Twelve screws came out with machined precision. Out of habit, Joe tucked them in his pocket, even though he had no intention of replacing the panel. Putting the screwdriver back in his pocket, he placed both hands on the panel and pulled. It came loose with a click.
He laid it gently on the deck and then looked back inside the compartment. He found a wiring harness and heavy-duty electrical cables on one side. On the other side, an optical comb connected with a dozen bundles of fiber-optic cable could be seen. In the middle…
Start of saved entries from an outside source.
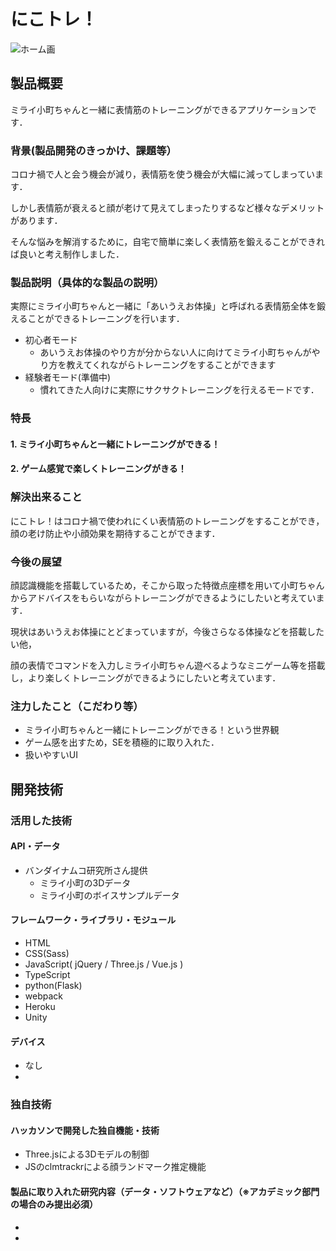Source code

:# にこトレ！


![ホーム画](https://user-images.githubusercontent.com/63311737/139374114-96d9272c-06b6-4e0b-a0b1-987909a693e4.png)


## 製品概要
ミライ小町ちゃんと一緒に表情筋のトレーニングができるアプリケーションです．

### 背景(製品開発のきっかけ、課題等）
コロナ禍で人と会う機会が減り，表情筋を使う機会が大幅に減ってしまっています．

しかし表情筋が衰えると顔が老けて見えてしまったりするなど様々なデメリットがあります．

そんな悩みを解消するために，自宅で簡単に楽しく表情筋を鍛えることができれば良いと考え制作しました．
### 製品説明（具体的な製品の説明）

実際にミライ小町ちゃんと一緒に「あいうえお体操」と呼ばれる表情筋全体を鍛えることができるトレーニングを行います．

- 初心者モード
  - あいうえお体操のやり方が分からない人に向けてミライ小町ちゃんがやり方を教えてくれながらトレーニングをすることができます
- 経験者モード(準備中)
  - 慣れてきた人向けに実際にサクサクトレーニングを行えるモードです．    


### 特長

#### 1. ミライ小町ちゃんと一緒にトレーニングができる！
#### 2. ゲーム感覚で楽しくトレーニングがきる！

### 解決出来ること
にこトレ！はコロナ禍で使われにくい表情筋のトレーニングをすることができ，顔の老け防止や小顔効果を期待することができます．
### 今後の展望
顔認識機能を搭載しているため，そこから取った特徴点座標を用いて小町ちゃんからアドバイスをもらいながらトレーニングができるようにしたいと考えています．

現状はあいうえお体操にとどまっていますが，今後さらなる体操などを搭載したい他，

顔の表情でコマンドを入力しミライ小町ちゃん遊べるようなミニゲーム等を搭載し，より楽しくトレーニングができるようにしたいと考えています．
### 注力したこと（こだわり等）
* ミライ小町ちゃんと一緒にトレーニングができる！という世界観
* ゲーム感を出すため，SEを積極的に取り入れた．
* 扱いやすいUI

## 開発技術
### 活用した技術
#### API・データ
* バンダイナムコ研究所さん提供
  - ミライ小町の3Dデータ
  - ミライ小町のボイスサンプルデータ


#### フレームワーク・ライブラリ・モジュール
* HTML
* CSS(Sass)
* JavaScript( jQuery / Three.js / Vue.js )
* TypeScript
* python(Flask)
* webpack
* Heroku
* Unity

#### デバイス
* なし
* 

### 独自技術
#### ハッカソンで開発した独自機能・技術
* Three.jsによる3Dモデルの制御
* JSのclmtrackrによる顔ランドマーク推定機能


#### 製品に取り入れた研究内容（データ・ソフトウェアなど）（※アカデミック部門の場合のみ提出必須）
* 
* 
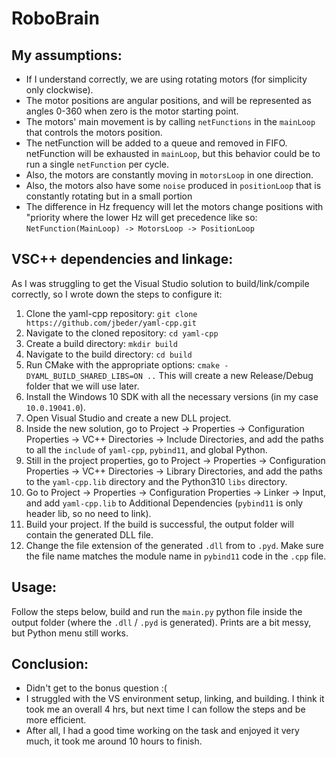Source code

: # RoboBrain

## My assumptions:
 - If I understand correctly, we are using rotating motors (for simplicity only clockwise). 
 - The motor positions are angular positions, and will be represented as angles 0-360 when zero is the motor starting point. 
 -  The motors' main movement is by calling `netFunctions` in the `mainLoop` that controls the motors position. 
 - The netFunction will be added to a queue and removed in FIFO. netFunction will be exhausted in `mainLoop`, but this behavior could be to run a single `netFunction` per cycle. 
 - Also, the motors are constantly moving in `motorsLoop` in one direction. 
 - Also, the motors also have some `noise` produced in `positionLoop` that is constantly rotating but in a small portion 
 - The difference in Hz frequency will let the motors change positions with "priority where the lower Hz will get precedence like so: `NetFunction(MainLoop) -> MotorsLoop -> PositionLoop`

## VSC++ dependencies and linkage:
As I was struggling to get the Visual Studio solution to build/link/compile correctly, so I wrote down the steps to configure it:
1. Clone the yaml-cpp repository:
`git clone https://github.com/jbeder/yaml-cpp.git`
2. Navigate to the cloned repository:
`cd yaml-cpp`
3. Create a build directory:
`mkdir build`
4. Navigate to the build directory:
`cd build`
5. Run CMake with the appropriate options:
`cmake -DYAML_BUILD_SHARED_LIBS=ON ..` This will create a new Release/Debug folder that we will use later.
5. Install the Windows 10 SDK with all the necessary versions (in my case `10.0.19041.0`).
6. Open Visual Studio and create a new DLL project.
7. Inside the new solution, go to Project -> Properties -> Configuration Properties -> VC++ Directories -> Include Directories, and add the paths to all the `include` of `yaml-cpp`,  `pybind11`, and global Python.
8. Still in the project properties, go to Project -> Properties -> Configuration Properties -> VC++ Directories -> Library Directories, and add the paths to the `yaml-cpp.lib` directory and the Python310 `libs` directory.
9. Go to Project -> Properties -> Configuration Properties -> Linker -> Input, and add `yaml-cpp.lib` to Additional Dependencies (`pybind11` is only header lib, so no need to link).
10. Build your project. If the build is successful, the output folder will contain the generated DLL file.
11. Change the file extension of the generated `.dll` from to `.pyd`. Make sure the file name matches the module name in `pybind11` code in the `.cpp` file.


## Usage:
Follow the steps below, build and run the `main.py` python file inside the output folder (where the `.dll` / `.pyd` is generated).
Prints are a bit messy, but Python menu still works.

## Conclusion:
- Didn't get to the bonus question :(  
- I struggled with the VS environment setup, linking, and building. I think it took me an overall 4 hrs, but next time I can follow the steps and be more efficient.  
- After all, I had a good time working on the task and enjoyed it very much, it took me around 10 hours to finish.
In the middle there was nothing.
Joe grabbed the schematic and looked over the cutaway diagram once more just to be sure. His shoulders sagged and he shook his head in disgust. Tapping the headset, he spoke his thoughts aloud. “Kurt, we have a problem.”
Getting no response, he tried again. Then he remembered the entire weapons compartment was shielded from electromagnetic waves to prevent interference with the laser’s functionality. That effect went both ways. Keeping signals out and others blocked in.
A quick check revealed more missing components, including the boxes that housed the diodes and the emitter partition. Every item they’d been told to retrieve was already gone.
Joe hopped off the ladder and landed on the deck. Ducking out of the clear cylindrical compartment, he ran forward, leaving the work lights and the toolbox behind, grabbing only the satchel containing the schematics. He needed to find Kurt so he could deliver the bad news in person.